How would you compute the limit $\lim_{x\to\infty} \left(\frac{1}{x^x+x}\right)^{1/x}$? I understand that you would use a natural log to break up because it is an indeterminate form, but that is what is seemingly giving me trouble.
 A: We wish to evaluate the limit $ \lim_{x\to \infty}\frac{1}{\left(x^x+x\right)^{1/x}}$.  We have
$$\frac{1}{\left(x^x+x\right)^{1/x}}=\frac{1}{x\left(1+\frac{1}{x^{x-1}}\right)^{1/x}}\tag 1$$
The term in parentheses approaches $1$ since $\frac1{x^{x-1}}\to 0$ and $1/x\to 0$ as $x\to \infty$.

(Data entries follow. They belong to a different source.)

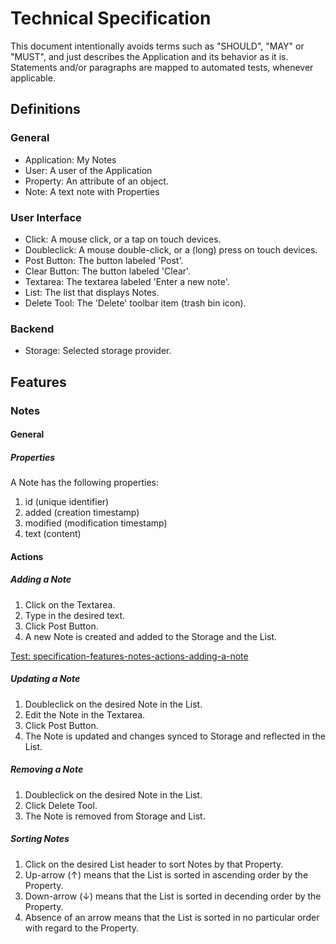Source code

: # Technical Specification

This document intentionally avoids terms such as "SHOULD", "MAY" or "MUST", and just describes the Application and its behavior as it is. Statements and/or paragraphs are mapped to automated tests, whenever applicable.



## Definitions

### General
 - Application: My Notes
 - User: A user of the Application
 - Property: An attribute of an object.
 - Note: A text note with Properties

### User Interface 
 - Click: A mouse click, or a tap on touch devices.
 - Doubleclick: A mouse double-click, or a (long) press on touch devices.
 - Post Button: The button labeled 'Post'.
 - Clear Button: The button labeled 'Clear'.
 - Textarea: The textarea labeled 'Enter a new note'.
 - List: The list that displays Notes.
 - Delete Tool: The 'Delete' toolbar item (trash bin icon).

### Backend
 - Storage: Selected storage provider.



## Features

### Notes

#### General

##### Properties

A Note has the following properties:

1. id (unique identifier) 
2. added (creation timestamp)
3. modified (modification timestamp)
4. text (content)



#### Actions

##### Adding a Note

1. Click on the Textarea.
2. Type in the desired text.
3. Click Post Button.
4. A new Note is created and added to the Storage and the List.

[Test: specification-features-notes-actions-adding-a-note](src/app/core/components/main/app.component.spec.ts)

##### Updating a Note

1. Doubleclick on the desired Note in the List.
2. Edit the Note in the Textarea.
3. Click Post Button.
4. The Note is updated and changes synced to Storage and reflected in the List.

##### Removing a Note

1. Doubleclick on the desired Note in the List.
2. Click Delete Tool.
3. The Note is removed from Storage and List.

##### Sorting Notes

1. Click on the desired List header to sort Notes by that Property.
2. Up-arrow (↑) means that the List is sorted in ascending order by the Property.
3. Down-arrow (↓) means that the List is sorted in decending order by the Property.
4. Absence of an arrow means that the List is sorted in no particular order with regard to the Property.
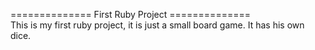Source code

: ============== First Ruby Project ==============                                                                                                                                                                                                                            
This is my first ruby project, it is just a
small board game. It has his own dice.

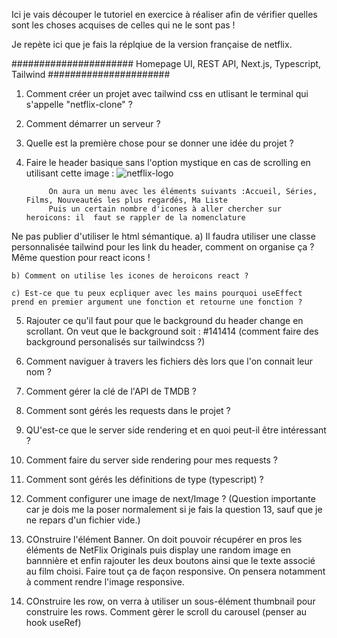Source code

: Ici je vais découper le tutoriel en exercice à réaliser afin de vérifier quelles sont les choses acquises de celles qui ne le sont pas ! 

Je repète ici que je fais la réplqiue de la version française de netflix.  

###################### Homepage UI, REST API, Next.js, Typescript, Tailwind ######################

1) Comment créer un projet avec tailwind css en utlisant le terminal qui s'appelle "netflix-clone" ? 
2) Comment démarrer un serveur ?
3) Quelle est la première chose pour se donner une idée du projet ? 
4) Faire le header basique sans l'option mystique en cas de scrolling en utilisant cette image : 
            <img 
                src="https://rb.gy/ulxxee"
                alt="netflix-logo"
                width={100}
                height={100}
                className="cursor-pointer object-contain"
            />

            On aura un menu avec les éléments suivants :Accueil, Séries, Films, Nouveautés les plus regardés, Ma Liste
            Puis un certain nombre d'icones à aller chercher sur heroicons: il  faut se rappler de la nomenclature 
Ne pas publier d'utiliser le html sémantique. 
    a) Il faudra utiliser une classe personnalisée tailwind pour les link du header, comment on organise ça ? Même question pour react icons ! 

    b) Comment on utilise les icones de heroicons react ? 

    c) Est-ce que tu peux ecpliquer avec les mains pourquoi useEffect prend en premier argument une fonction et retourne une fonction ?  

5) Rajouter ce qu'il faut pour que le background du header change en scrollant. On veut que le background soit : #141414 (comment faire des background personalisés sur tailwindcss ?)

6) Comment naviguer à travers les fichiers dès lors que l'on connait leur nom ? 
7) Comment gérer la clé de l'API de TMDB ?
8) Comment sont gérés les requests dans le projet ? 
9) QU'est-ce que le server side rendering et en quoi peut-il être intéressant ? 
10) Comment faire du server side rendering pour mes requests ? 
11) Comment sont gérés les définitions de type (typescript) ?
12) Comment configurer une image de next/Image ? (Question importante car je dois me la poser normalement si je fais la question 13, sauf que je ne repars d'un fichier vide.)
13) COnstruire l'élément Banner. On doit pouvoir récupérer en pros les éléments de NetFlix Originals puis display une random image en bannnière et enfin rajouter les deux boutons ainsi que le texte associé au film choisi. Faire tout ça de façon responsive. On pensera notamment à comment rendre l'image responsive.
14) COnstruire les row, on verra à utiliser un sous-élément thumbnail pour construire les rows. Comment gèrer le scroll du carousel (penser au hook useRef)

Therefore, the limit of interest is $0$.
A: Note that
$$0< \left (\frac{1}{x^x+x}\right)^{1/x} < \left (\frac{1}{x^x}\right)^{1/x} = \frac{1}{x}.$$
Since $1/x \to 0,$ the squeeze theorem shows the limit of interest is $0.$
A: If you want to use logarithms, consider $$A=\left(\frac{1}{x^x+x}\right)^{1/x}\implies \log(A)=\frac1x\,\log\left(\frac{1}{x^x+x}\right)=-\frac1x\,\log\left({x^x+x}\right)$$ Now, write $$x^x+x=x^x\left(1+\frac 1{x^{x-1}}\right)$$ $$\log\left({x^x+x}\right)=\log(x^x)+\log\left(1+\frac 1{x^{x-1}}\right)=x\log(x)+\log\left(1+\frac 1{x^{x-1}}\right)$$ Since $x$ is large $$\log\left(1+\frac 1{x^{x-1}}\right)\sim \frac 1{x^{x-1}}$$ All of that make $$\log(A)\sim-\log(x)-\frac 1{x^{x}}\sim -\log(x)\implies A\sim \frac 1x$$ For $x=10$, using my pocket calculator $A=0.099999999990000000005$